Obama a rencontré Bush à la Maison-Blanche

Barack Obama a été accueilli par George W. Bush à son arrivée à la Maison-Blanche.
Photo: Agence Reuters Barack Obama a été accueilli par George W. Bush à son arrivée à la Maison-Blanche.

Washington — Moins d'une semaine après son élection, Barack Obama a été informé hier à la Maison-Blanche par George Bush du fonctionnement interne de la présidence et des dossiers brûlants qui l'accueilleront à son entrée en fonctions le 20 janvier.

Accompagné de son épouse, Michelle, Barack Obama a été accueilli par le président sortant et Laura Bush. Les deux hommes ont échangé poignées de main et sourires avant de se diriger vers le Bureau ovale du président. Soixante et onze jours avant de prendre possession des lieux,

M. Obama s'est entretenu pendant environ une heure avec M. Bush et le président sortant a raccompagné jusqu'à son véhicule son successeur, qui devait rentrer dans la soirée à Chicago. Il n'y a eu aucune déclaration.

Pendant que les deux hommes conversaient dans le bureau présidentiel, Laura Bush faisait à Michelle Obama les honneurs d'une résidence construite par des esclaves noirs et où plusieurs des premiers présidents des États-Unis, issus du Sud, faisaient venir de leur plantation leurs propres esclaves pour servir comme domestiques.

«Bien évidemment, l'économie va dominer la discussion», avait déclaré avant la rencontre Dana Perino, porte-parole de la Maison-Blanche.

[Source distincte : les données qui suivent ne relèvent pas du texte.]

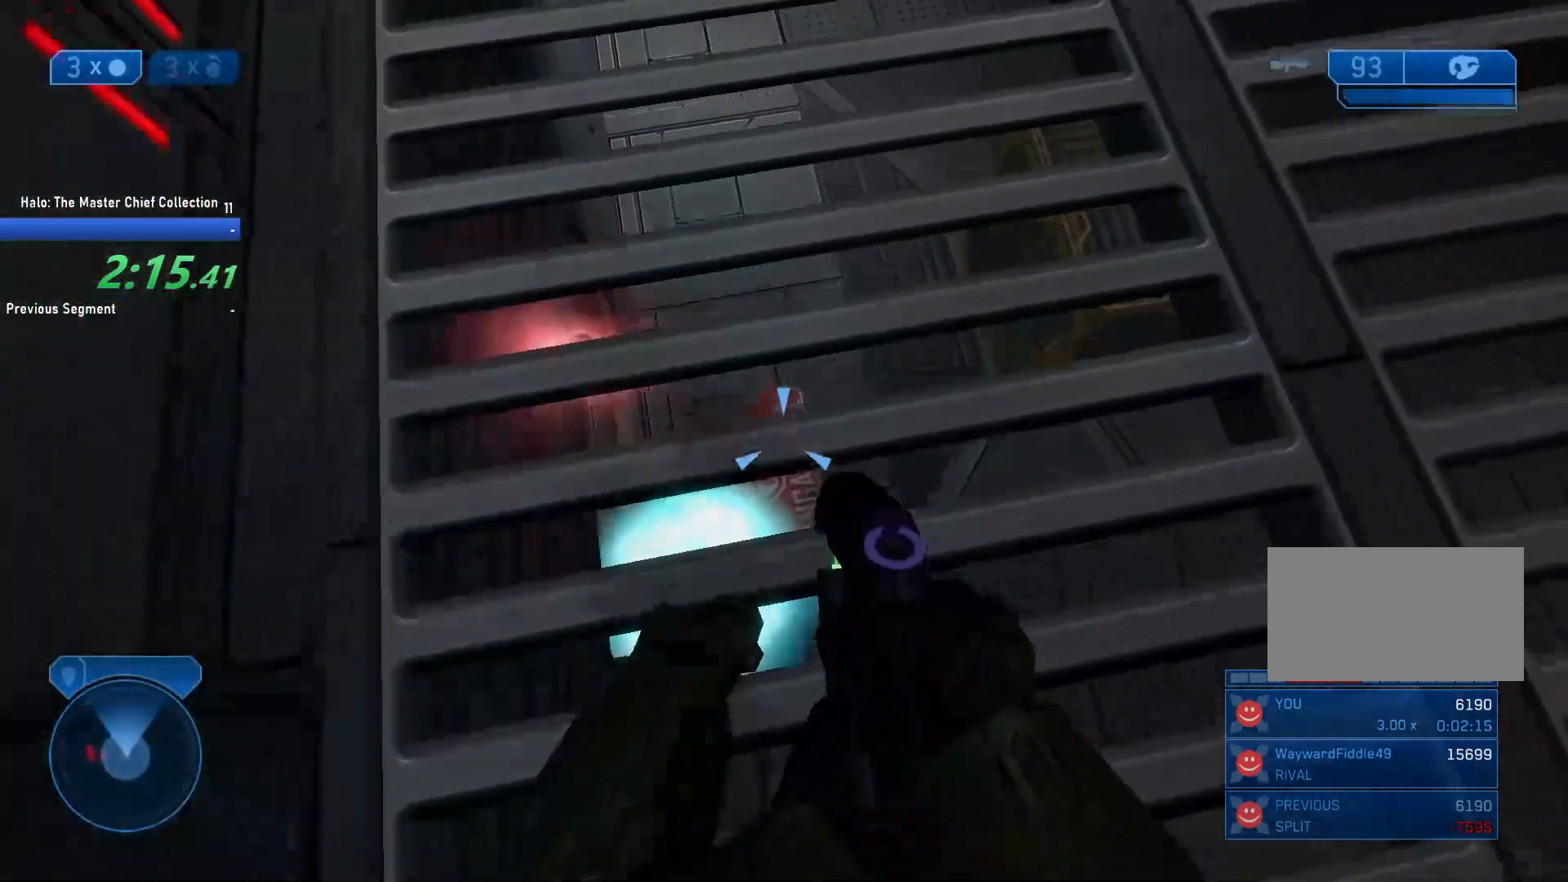
{"keys": ["s"], "mouse": ["left"], "events": [[200, "space", "down"], [300, "s", "down"], [300, "space", "up"]]}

Le président sortant a promis de faire tout son possible pour assurer une transition en douceur avec son successeur, «sa priorité numéro un pour le reste de son mandat», a-t-il dit samedi lors de son allocution radiophonique hebdomadaire.

Des briefings

«Dans les semaines qui viennent, nous demanderons aux responsables de l'administration d'informer l'équipe Obama des grandes questions de politique, des marchés financiers à la guerre en Irak», a ajouté George Bush.

M. Obama, qui a trouvé hier le temps de déposer ses deux filles à l'école à Chicago pour la première fois depuis l'élection, est venu avec des aides de camp à ce qui est un des grands rituels de la vie politique américaine. Ces rencontres entre présidents sortant et élu sont en effet une tradition de la démocratie américaine, mais elles se déroulent habituellement plus tard. La crise économique et financière et les deux guerres auxquelles est confronté le pays, en Irak et en Afghanistan, expliquent cependant sans doute cet empressement.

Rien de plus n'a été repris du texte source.